2. Whisk the buttermilk and milk into the melted butter, then beat in the eggs.
3. Pour the wet mixture into the dry ingredients, whisking until a smooth batter forms. Scrape the cake mixture into the prepared tins and smooth the tops with a spatula.
4. Bake for 25-30 minutes, swapping the cakes around for the last 10 minutes, until they are risen and a skewer inserted into each centre comes out clean. Allow to cool completely before icing.
5. While the cakes are cooling make the chocolate custard filling. Combine the milk, caster sugar, golden syrup and cocoa powder in a large saucepan, and warm over a medium heat, stirring occasionally, until the mixture comes to the boil.

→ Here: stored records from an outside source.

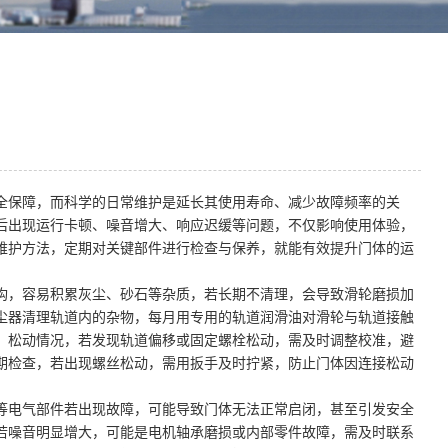
全保障，而科学的日常维护是延长其使用寿命、减少故障频率的关
后出现运行卡顿、噪音增大、响应迟缓等问题，不仅影响使用体验，
维护方法，定期对关键部件进行检查与保养，就能有效提升门体的运
构，容易积累灰尘、砂石等杂质，若长期不清理，会导致滑轮磨损加
尘器清理轨道内的杂物，每月用专用的轨道润滑油对滑轮与轨道接触
、松动情况，若发现轨道偏移或固定螺栓松动，需及时调整校准，避
期检查，若出现螺丝松动，需用扳手及时拧紧，防止门体因连接松动
等电气部件若出现故障，可能导致门体无法正常启闭，甚至引发安全
若噪音明显增大，可能是电机轴承磨损或内部零件故障，需及时联系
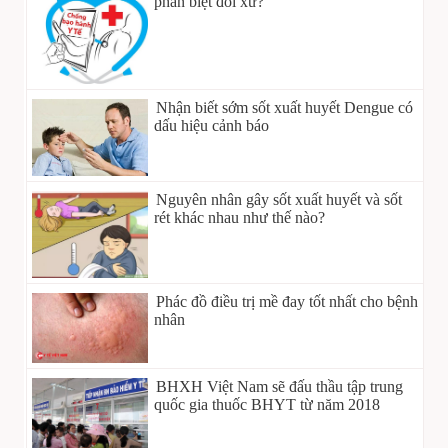
phân biệt đối xử?
Nhận biết sớm sốt xuất huyết Dengue có
dấu hiệu cảnh báo
Nguyên nhân gây sốt xuất huyết và sốt
rét khác nhau như thế nào?
Phác đồ điều trị mề đay tốt nhất cho bệnh
nhân
BHXH Việt Nam sẽ đấu thầu tập trung
quốc gia thuốc BHYT từ năm 2018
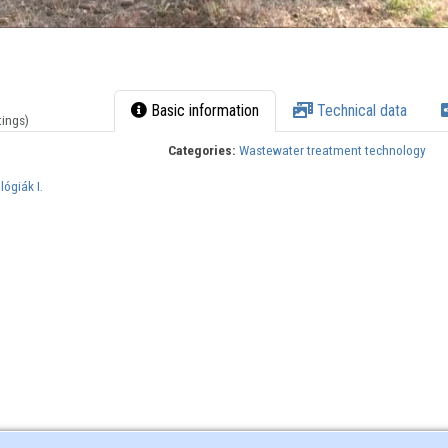
Basic information
Technical data
tings)
Categories:
Wastewater treatment technology
lógiák I.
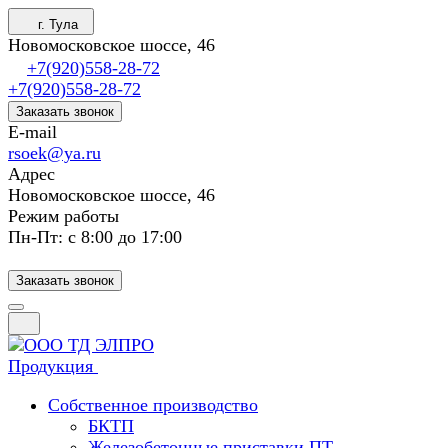
г. Тула
Новомосковское шоссе, 46
+7(920)558-28-72
+7(920)558-28-72
Заказать звонок
E-mail
rsoek@ya.ru
Адрес
Новомосковское шоссе, 46
Режим работы
Пн-Пт: с 8:00 до 17:00
Заказать звонок
Продукция
Собственное производство
БКТП
Железобетонные приставки ПТ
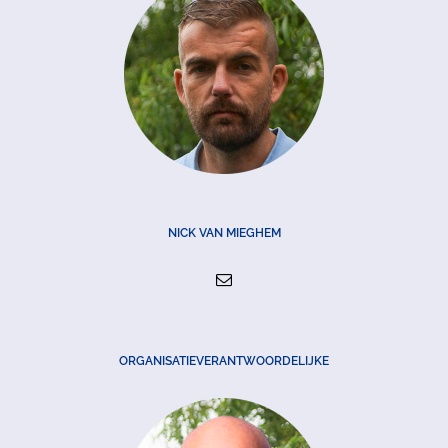
NICK VAN MIEGHEM
ORGANISATIEVERANTWOORDELIJKE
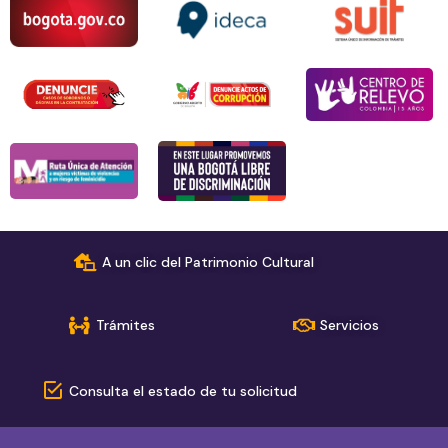
A un clic del Patrimonio Cultural
Trámites
Servicios
Consulta el estado de tu solicitud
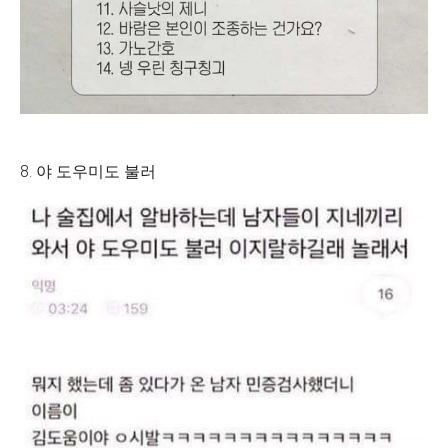
8. 야 도우미도 불러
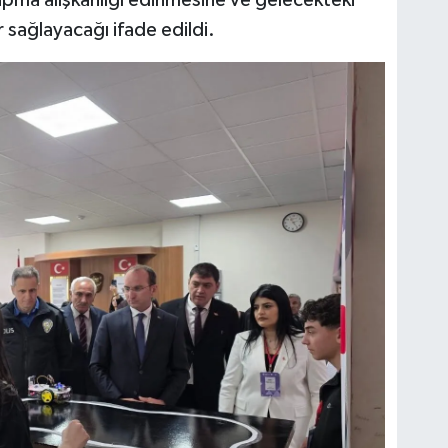
 sağlayacağı ifade edildi.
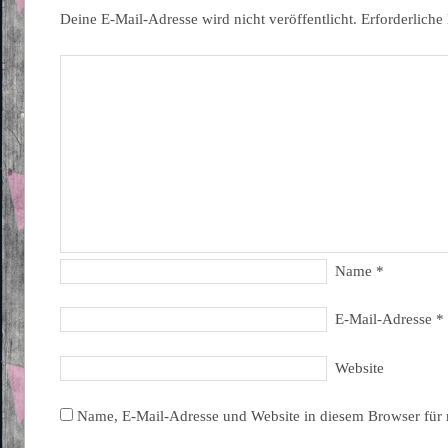
Deine E-Mail-Adresse wird nicht veröffentlicht.
Erforderliche
Name
*
E-Mail-Adresse
*
Website
Name, E-Mail-Adresse und Website in diesem Browser für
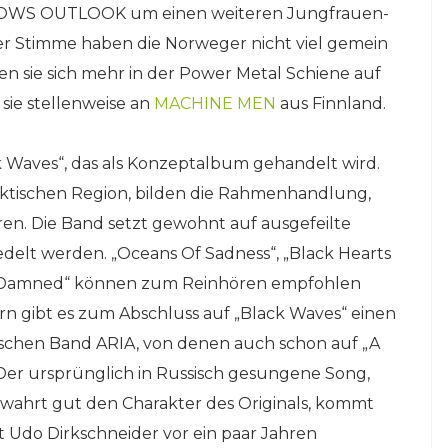
ORROWS OUTLOOK um einen weiteren Jungfrauen-
der Stimme haben die Norweger nicht viel gemein
ten sie sich mehr in der Power Metal Schiene auf
sie stellenweise an
MACHINE MEN
aus Finnland.
k Waves“, das als Konzeptalbum gehandelt wird.
rktischen Region, bilden die Rahmenhandlung,
ren. Die Band setzt gewohnt auf ausgefeilte
delt werden. „Oceans Of Sadness“, „Black Hearts
e Damned“ können zum Reinhören empfohlen
n gibt es zum Abschluss auf „Black Waves“ einen
sischen Band ARIA, von denen auch schon auf „A
Der ursprünglich in Russisch gesungene Song,
ewahrt gut den Charakter des Originals, kommt
it Udo Dirkschneider vor ein paar Jahren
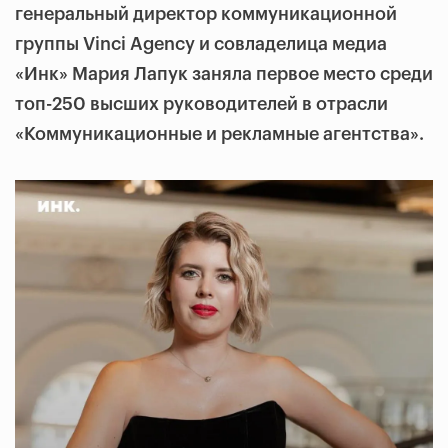
генеральный директор коммуникационной
группы Vinci Agency и совладелица медиа
«Инк» Мария Лапук заняла первое место среди
топ-250 высших руководителей в отрасли
«Коммуникационные и рекламные агентства».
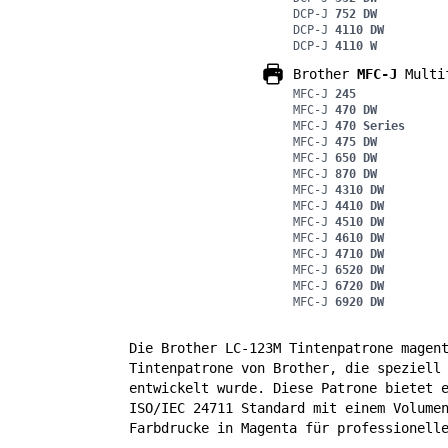
DCP-J
752 DW
DCP-J
4110 DW
DCP-J
4110 W
Brother
MFC-J
Multif
MFC-J
245
MFC-J
470 DW
MFC-J
470 Series
MFC-J
475 DW
MFC-J
650 DW
MFC-J
870 DW
MFC-J
4310 DW
MFC-J
4410 DW
MFC-J
4510 DW
MFC-J
4610 DW
MFC-J
4710 DW
MFC-J
6520 DW
MFC-J
6720 DW
MFC-J
6920 DW
Die Brother LC-123M Tintenpatrone magen
Tintenpatrone von Brother, die speziell
entwickelt wurde. Diese Patrone bietet 
ISO/IEC 24711 Standard mit einem Volume
Farbdrucke in Magenta für professionell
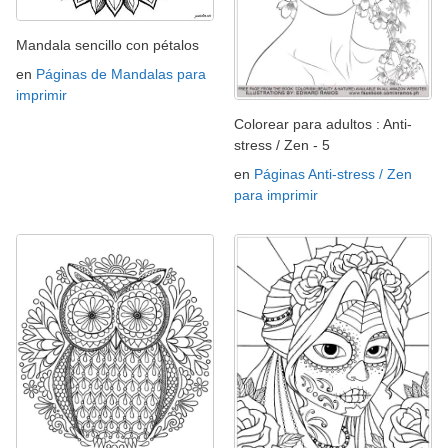
Mandala sencillo con pétalos
en
Páginas de Mandalas para
imprimir
Colorear para adultos : Anti-
stress / Zen - 5
en
Páginas Anti-stress / Zen
para imprimir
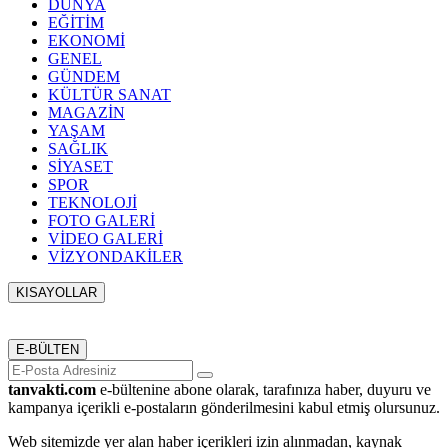
DÜNYA
EĞİTİM
EKONOMİ
GENEL
GÜNDEM
KÜLTÜR SANAT
MAGAZİN
YAŞAM
SAĞLIK
SİYASET
SPOR
TEKNOLOJİ
FOTO GALERİ
VİDEO GALERİ
VİZYONDAKİLER
KISAYOLLAR
Menü seçimi yapın. WP-ADMIN → Görünüm → Menüler
sayfasından menü eşleştirmesi yapınız.
E-BÜLTEN
tanvakti.com
e-bültenine abone olarak, tarafınıza haber, duyuru ve
kampanya içerikli e-postaların gönderilmesini kabul etmiş olursunuz.
Web sitemizde yer alan haber içerikleri izin alınmadan, kaynak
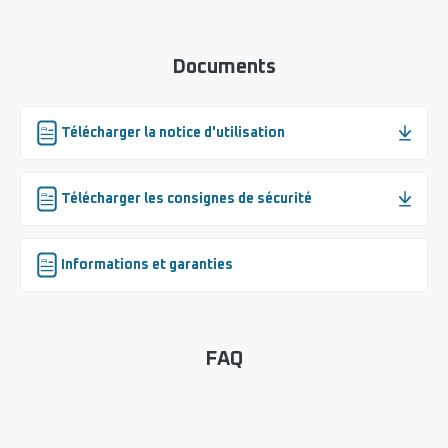
Documents
Télécharger la notice d'utilisation
Télécharger les consignes de sécurité
Informations et garanties
FAQ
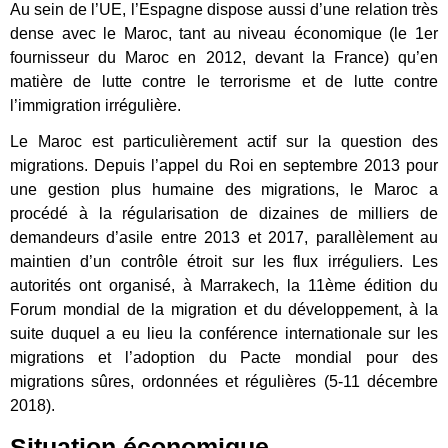
Au sein de l’UE, l’Espagne dispose aussi d’une relation très
dense avec le Maroc, tant au niveau économique (le 1er
fournisseur du Maroc en 2012, devant la France) qu’en
matière de lutte contre le terrorisme et de lutte contre
l’immigration irrégulière.
Le Maroc est particulièrement actif sur la question des
migrations. Depuis l’appel du Roi en septembre 2013 pour
une gestion plus humaine des migrations, le Maroc a
procédé à la régularisation de dizaines de milliers de
demandeurs d’asile entre 2013 et 2017, parallèlement au
maintien d’un contrôle étroit sur les flux irréguliers. Les
autorités ont organisé, à Marrakech, la 11ème édition du
Forum mondial de la migration et du développement, à la
suite duquel a eu lieu la conférence internationale sur les
migrations et l’adoption du Pacte mondial pour des
migrations sûres, ordonnées et régulières (5-11 décembre
2018).
Situation économique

6. In a separate bowl, combine the cornflour with 75ml cold water and whisk until smooth. When no lumps remain, slowly pour the cornflour mixture into the saucepan, whisking all the time. Whisk the mixture over the heat for 2-3 minutes, until it thickens considerably. Allow to boil for a further minute before removing from the heat and stirring in the butter and vanilla extract. Pour the mixture onto a clingfilm-lined baking tray, cover with another sheet of clingfilm to stop a skin forming and chill completely.
7. When you are ready to assemble the cake use a serrated knife to trim the tops of the cakes so that each is completely level. Place the offcuts into a mini food processor and blitz to create crumbs, or simply crumble between your fingers in a bowl.
8. Place the bottom layer of sponge onto a cake stand and spread with chocolate custard. Repeat with the remaining two layers, then cover the cake completely with custard using a palette knife. Chill for at least 1 hour to solidify. Coat the outside of the cake with the crumbs, then chill until ready to serve. Eat within 2-3 days.